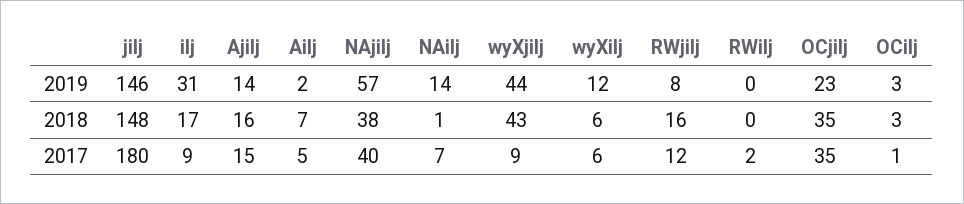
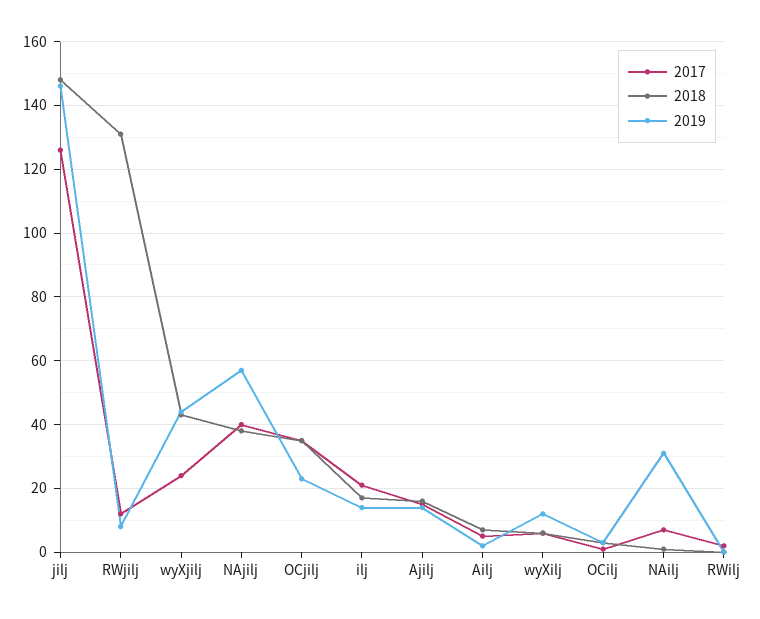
  {
    "2019": {
      "jilj": 146,
-     "ilj": 31,
+     "ilj": 15,
      "Ajilj": 14,
      "Ailj": 2,
      "NAjilj": 57,
-     "NAilj": 14,
+     "NAilj": 30,
      "wyXjilj": 44,
      "wyXilj": 12,
      "RWjilj": 8,
      "RWilj": 0,
      "OCjilj": 23,
      "OCilj": 3
    },
    "2018": {
      "jilj": 148,
      "ilj": 17,
      "Ajilj": 16,
      "Ailj": 7,
      "NAjilj": 38,
      "NAilj": 1,
      "wyXjilj": 43,
      "wyXilj": 6,
-     "RWjilj": 16,
+     "RWjilj": 130,
      "RWilj": 0,
      "OCjilj": 35,
      "OCilj": 3
    },
    "2017": {
-     "jilj": 180,
+     "jilj": 125,
-     "ilj": 9,
+     "ilj": 20,
      "Ajilj": 15,
      "Ailj": 5,
      "NAjilj": 40,
      "NAilj": 7,
-     "wyXjilj": 9,
+     "wyXjilj": 25,
      "wyXilj": 6,
      "RWjilj": 12,
      "RWilj": 2,
      "OCjilj": 35,
      "OCilj": 1
    }
  }

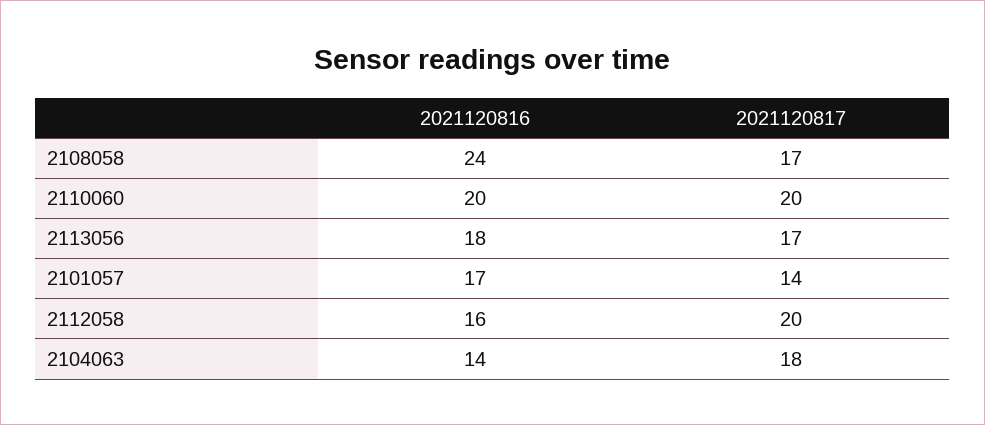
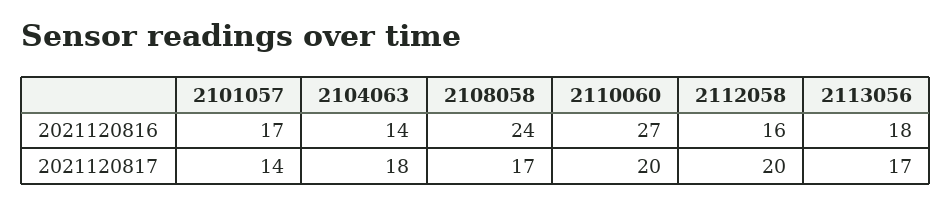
  {
    "2021120816": {
      "2108058": 24,
-     "2110060": 20,
+     "2110060": 27,
      "2113056": 18,
      "2101057": 17,
      "2112058": 16,
      "2104063": 14
    },
    "2021120817": {
      "2108058": 17,
      "2110060": 20,
      "2113056": 17,
      "2101057": 14,
      "2112058": 20,
      "2104063": 18
    }
  }

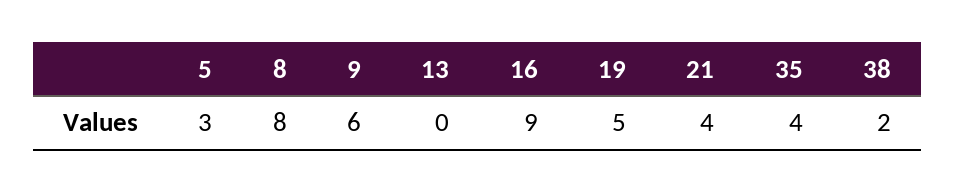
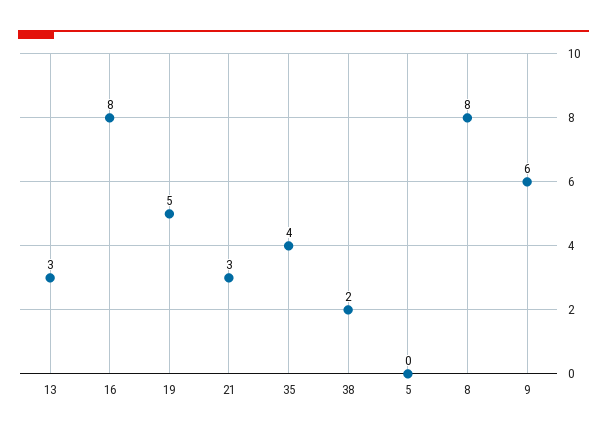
  {
-   "5": 3,
+   "5": 0,
    "8": 8,
    "9": 6,
-   "13": 0,
+   "13": 3,
-   "16": 9,
+   "16": 8,
    "19": 5,
-   "21": 4,
+   "21": 3,
    "35": 4,
    "38": 2
  }

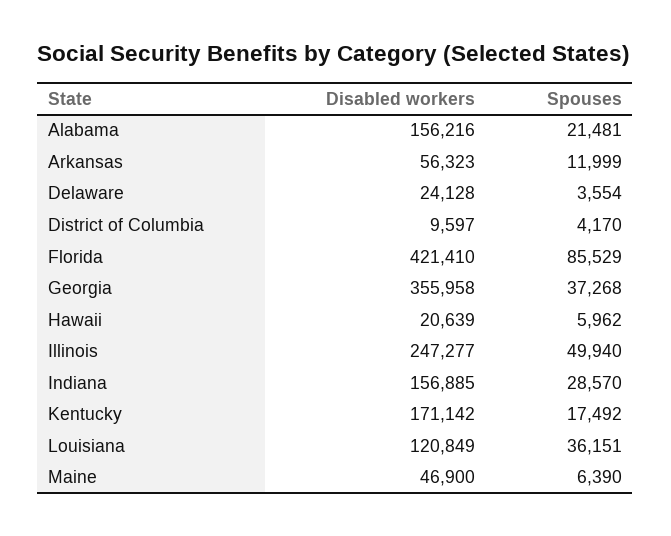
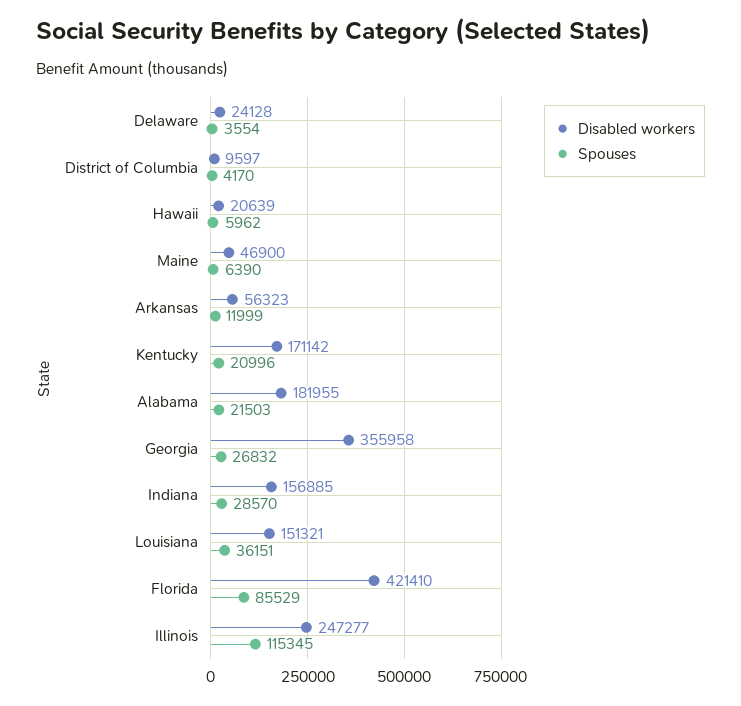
  {
    "Disabled workers": {
-     "Alabama": 156216,
+     "Alabama": 181955,
      "Arkansas": 56323,
      "Delaware": 24128,
      "District of Columbia": 9597,
      "Florida": 421410,
      "Georgia": 355958,
      "Hawaii": 20639,
      "Illinois": 247277,
      "Indiana": 156885,
      "Kentucky": 171142,
-     "Louisiana": 120849,
+     "Louisiana": 151321,
      "Maine": 46900
    },
    "Spouses": {
-     "Alabama": 21481,
+     "Alabama": 21503,
      "Arkansas": 11999,
      "Delaware": 3554,
      "District of Columbia": 4170,
      "Florida": 85529,
-     "Georgia": 37268,
+     "Georgia": 26832,
      "Hawaii": 5962,
-     "Illinois": 49940,
+     "Illinois": 115345,
      "Indiana": 28570,
-     "Kentucky": 17492,
+     "Kentucky": 20996,
      "Louisiana": 36151,
      "Maine": 6390
    }
  }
● ● ● ● ● ● ●
PROBLEM DETAILS
The answer must be the listing above, restated word for word, with no images in it.

TASK RESPONSE
  {
    "2019": {
      "jilj": 146,
-     "ilj": 31,
+     "ilj": 15,
      "Ajilj": 14,
      "Ailj": 2,
      "NAjilj": 57,
-     "NAilj": 14,
+     "NAilj": 30,
      "wyXjilj": 44,
      "wyXilj": 12,
      "RWjilj": 8,
      "RWilj": 0,
      "OCjilj": 23,
      "OCilj": 3
    },
    "2018": {
      "jilj": 148,
      "ilj": 17,
      "Ajilj": 16,
      "Ailj": 7,
      "NAjilj": 38,
      "NAilj": 1,
      "wyXjilj": 43,
      "wyXilj": 6,
-     "RWjilj": 16,
+     "RWjilj": 130,
      "RWilj": 0,
      "OCjilj": 35,
      "OCilj": 3
    },
    "2017": {
-     "jilj": 180,
+     "jilj": 125,
-     "ilj": 9,
+     "ilj": 20,
      "Ajilj": 15,
      "Ailj": 5,
      "NAjilj": 40,
      "NAilj": 7,
-     "wyXjilj": 9,
+     "wyXjilj": 25,
      "wyXilj": 6,
      "RWjilj": 12,
      "RWilj": 2,
      "OCjilj": 35,
      "OCilj": 1
    }
  }

  {
    "2021120816": {
      "2108058": 24,
-     "2110060": 20,
+     "2110060": 27,
      "2113056": 18,
      "2101057": 17,
      "2112058": 16,
      "2104063": 14
    },
    "2021120817": {
      "2108058": 17,
      "2110060": 20,
      "2113056": 17,
      "2101057": 14,
      "2112058": 20,
      "2104063": 18
    }
  }

  {
-   "5": 3,
+   "5": 0,
    "8": 8,
    "9": 6,
-   "13": 0,
+   "13": 3,
-   "16": 9,
+   "16": 8,
    "19": 5,
-   "21": 4,
+   "21": 3,
    "35": 4,
    "38": 2
  }

  {
    "Disabled workers": {
-     "Alabama": 156216,
+     "Alabama": 181955,
      "Arkansas": 56323,
      "Delaware": 24128,
      "District of Columbia": 9597,
      "Florida": 421410,
      "Georgia": 355958,
      "Hawaii": 20639,
      "Illinois": 247277,
      "Indiana": 156885,
      "Kentucky": 171142,
-     "Louisiana": 120849,
+     "Louisiana": 151321,
      "Maine": 46900
    },
    "Spouses": {
-     "Alabama": 21481,
+     "Alabama": 21503,
      "Arkansas": 11999,
      "Delaware": 3554,
      "District of Columbia": 4170,
      "Florida": 85529,
-     "Georgia": 37268,
+     "Georgia": 26832,
      "Hawaii": 5962,
-     "Illinois": 49940,
+     "Illinois": 115345,
      "Indiana": 28570,
-     "Kentucky": 17492,
+     "Kentucky": 20996,
      "Louisiana": 36151,
      "Maine": 6390
    }
  }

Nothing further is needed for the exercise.